Apparently my son was in the middle of a project for class and everyone who was helping him was flaking out – including the actor. So he needed me to operate the camera while he acted out the rest of his scenario for the five minute project that was already half shot. He obviously could not shoot and act at the same time and he realized that…my boy was growing up! The good news was by the time I got to San Diego, his actor had changed his mind and was available to shoot that night so my primary function was to help secure some supplies and cater a “crew” dinner for all which included his roommates. After dinner we got down to business, and I was very conscious of not taking over the project and wanted to let my son do his thing.
To my surprise, he was quite aware of what he wanted to shoot, how he wanted to shoot it and, to my amazement, my “little boy” had a very sophisticated vision for his project. I wondered, who that man was who took the place of my first born son. The evening progressed and I was pleased to take his direction, hold a light, fix a make-shift “gel” of colored tissue paper, to suggest an angle shift here and there, and just let him do his thing. Having never seen the footage already shot, I didn’t know where this was all going, but I trusted he knew and that’s all that mattered. The shoot was over in a few hours and my son seemed happy with what he got. But the proof would be in the pudding – how it all cut together and that would be the next step. Before we went to sleep, he thanked me and told me I was the best “producer” he ever had. Not one bit of praise in my 25 plus years of working ever meant more to me than that. I was basking in son-shine.

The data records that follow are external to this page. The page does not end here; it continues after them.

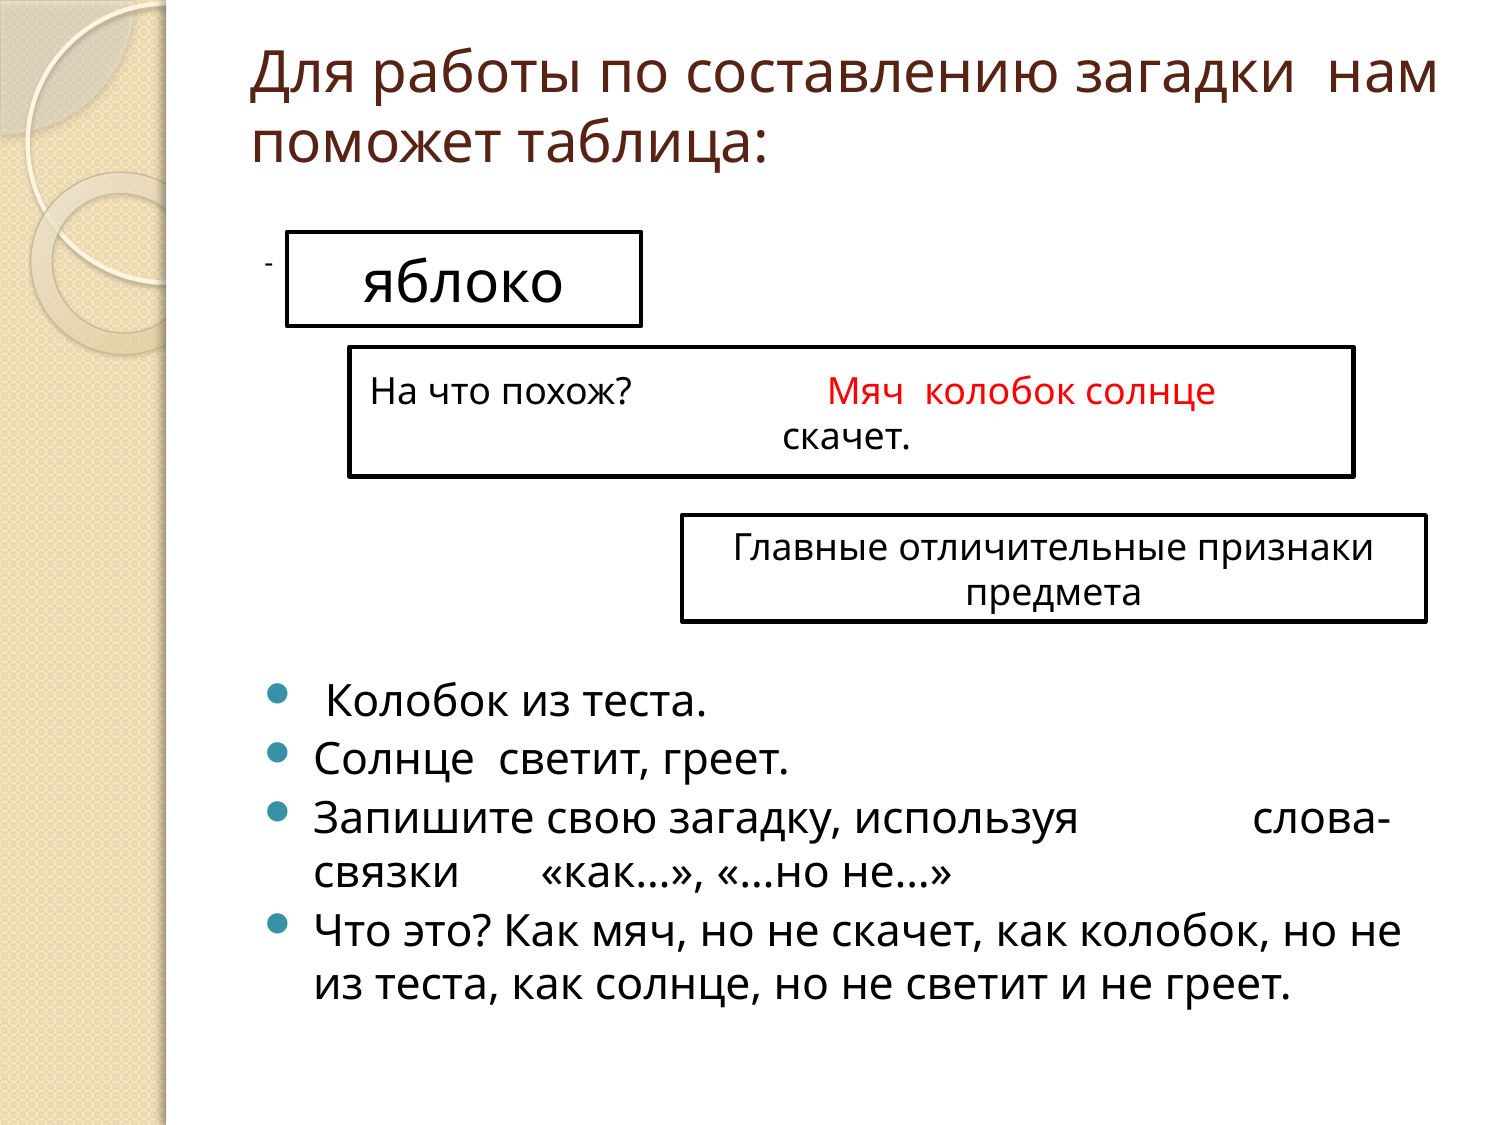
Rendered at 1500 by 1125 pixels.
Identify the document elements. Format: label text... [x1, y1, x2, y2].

text_box яблоко [285, 230, 643, 328]
text_box Главные отличительные признаки предмета [680, 513, 1428, 624]
list - Колобок из теста. Солнце светит, греет. Запишите свою загадку, используя слова-связки «как…», «…но не…» Что это? Как мяч, но не скачет, как колобок, но не из теста, как солнце, но не светит и не греет. [235, 237, 1466, 1025]
text_box На что похож? Мяч колобок солнце скачет. [347, 345, 1356, 479]
title Для работы по составлению загадки нам поможет таблица: [235, 45, 1466, 233]
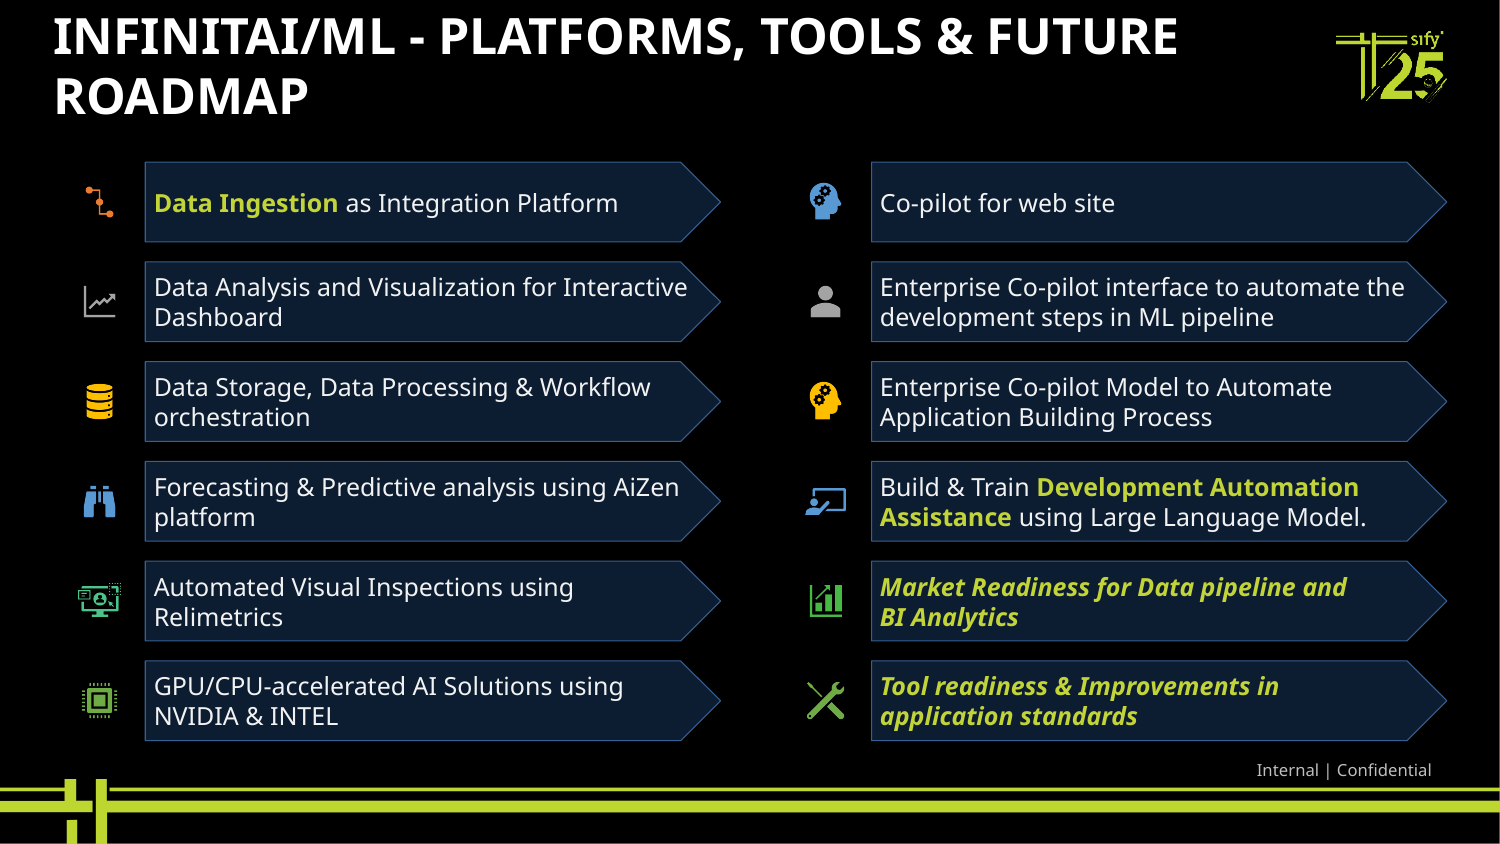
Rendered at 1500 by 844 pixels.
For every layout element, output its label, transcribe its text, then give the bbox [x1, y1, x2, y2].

title InfinitAI/ML - Platforms, Tools & Future Roadmap [53, 27, 1316, 103]
picture [0, 779, 1500, 844]
picture [1336, 31, 1447, 103]
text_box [779, 161, 1447, 742]
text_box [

I have probably spent thousands of hours in editing rooms but the best time I have ever had was watching my son in his “editing suite” work on his labor of love. Slowly and surely he progressed scene by scene and I watched enraptured. He’s really got talent. This isn’t a fluke or some flight of fancy. He really knows what he is doing. Words cannot express how I felt watching him do his thing. Like his first step or his first word, I witnessed the birth of my son’s creative soul. It was truly a transcendental moment in time. What’s more is that he let me in, he invited me in to be a part of this, a part of who he was becoming for the first time in a very long time. It was my birthday and the editing went on for hours. I knew what he was going through, weighing every edit like the entire piece depended on it. Crafting bit by bit his vision, moving toward the perfect conclusion. I watched and only offered suggestions when asked. I held his hand with my heart as I watched him toil for hours and hours to make this project just right. God, he’s such a perfectionist, just like me! I smiled inside as years of rift and separation melted away with each edit and each hour. Yes, he is like me and in a very good way! My heart grew lighter as the years of lost time with him melted with these new moments of collaboration and communion.
When he was finally done, it was much too late for dinner and a dreamy dessert supporting a solitary birthday candle but it didn’t matter. I had already received the best birthday present money couldn’t buy – magical time spent with my son – bonding in the trenches, discovering our shared passion and sharing the joy of creation. What a blessing!
P.S. He got an A on the project and after one student compared his work to his idol, Micheal Gondry, he said he almost cried. When he told me about this, I couldn’t hold back my tears of joy.